1st Medical Department, Hanusch Hospital, Heinrich Collin-Str. 30, 1140, Vienna, Austria.
St. Vincent Hospital - Academic Teaching Hospital of the Medical University of Vienna, Vienna, Austria.
Curr Rheumatol Rep. 2018 Sep 10;20(11):69. doi: 10.1007/s11926-018-0778-5.
Hypophosphatasia (HPP) is a rare genetic disorder caused by mutations of the ALPL gene. ALPL encodes the tissue-non-specific isoenzyme of alkaline phosphatase (TNSALP). Consequently, bone mineralization is decreased leading to fractures, arthralgia, and extra-skeletal manifestations including tissue calcification, respiratory failure, and neurological complications. This review summarizes the most important clinical findings, diagnosis, and treatment options for HPP.
Asfotase alfa is a recombinant human alkaline phosphatase, used as treatment for the underlying cause of HPP. Asfotase alfa enhances the survival in life-threatening HPP and improves bone mineralization, muscle strength, and pulmonary function.

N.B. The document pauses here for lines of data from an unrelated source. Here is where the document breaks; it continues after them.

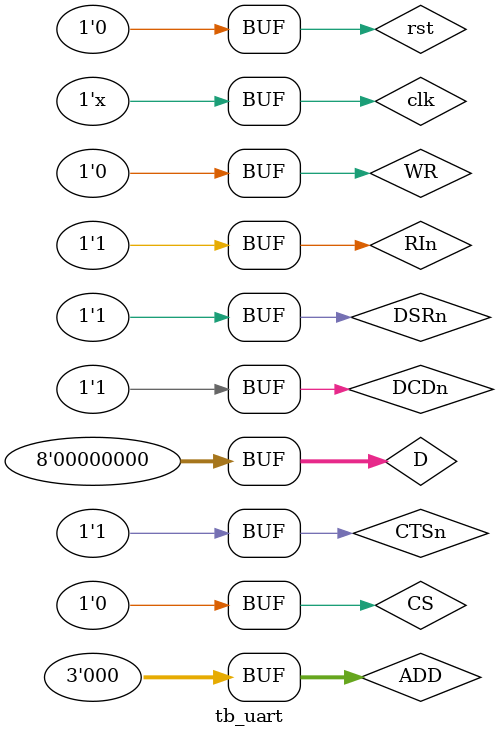
<source format=sv>
`timescale 1ns / 1ps
module tb_uart();

logic clk, rst, CS, WR;
logic [2:0] ADD;
logic [7:0] D; 
logic sRX, CTSn, DSRn, RIn, DCDn;
logic sTX, DTRn, RTSn, OUT1n, OUT2n, TXRDYn, RXRDYn; 
logic IRQ, B_CLK; 
logic [7:0] RD; 

always_comb begin
	CTSn = 1;
	DSRn = 1; 
	RIn = 1; 
	DCDn = 1; 
end

always #5 clk=~clk; 


gh_uart_16550 dut(clk, clk, rst, CS, WR, ADD, D, sRX, CTSn, DSRn, RIn, DCDN,
	sTX, DTRn, RTSn, OUT1n, OUT2n, TXRDYn, RXRDYn, IRQ, B_CLK, RD); 

initial begin
	clk = 0;
	rst = 1;
	CS = 0;
	D = 0;
	WR = 0;
	ADD = 0; 
#10
	rst = 0;
	CS = 1;
	WR = 1;
	ADD = 3;
	D = 8'h83;
#10
	ADD = 0;
	D = 54;
#10
	ADD = 1;
	D = 0;
#10
	ADD = 3;
	D = 3;
#10
	ADD = 2;
	D = 1;
#10
	ADD = 1;
	D = 1;
#10 
	WR = 0;
	CS = 0; 
	ADD = 0;
	D = 0; 
#10
	CS = 1;
	WR = 1; 
	D = 8'haa; 
	ADD = 0;
#10
	CS = 0;
	WR = 0;
	D = 0;

end

endmodule 

</source>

However, discontinuation of asfotase alfa leads to reappearance of bone hypomineralization. Due to its varied manifestations, HPP often mimics rheumatological and other bone diseases, thereby delaying its diagnosis. Asfotase alfa, a recombinant alkaline phosphatase, is available for the long-term enzyme replacement therapy in patients with pediatric-onset HPP to treat the bone manifestations of the disease.
低磷酸酯酶症(HPP)是一种由 ALPL 基因突变引起的罕见遗传性疾病。ALPL 基因编码组织非特异性碱性磷酸酶(TNSALP)同工酶。因此,骨矿化减少导致骨折、关节痛和骨骼外表现,包括组织钙化、呼吸衰竭和神经并发症。本文总结了 HPP 的重要临床发现、诊断和治疗选择。
阿法特酶是一种重组人碱性磷酸酶,用于治疗 HPP 的根本原因。阿法特酶可提高危及生命的 HPP 的生存率,并改善骨矿化、肌肉力量和肺功能。然而,阿法特酶的停药会导致骨矿化不足再次出现。由于其表现多样,HPP 常模仿风湿性和其他骨骼疾病,从而导致诊断延迟。阿法特酶是一种重组碱性磷酸酶,可用于儿科发病的 HPP 患者的长期酶替代治疗,以治疗疾病的骨骼表现。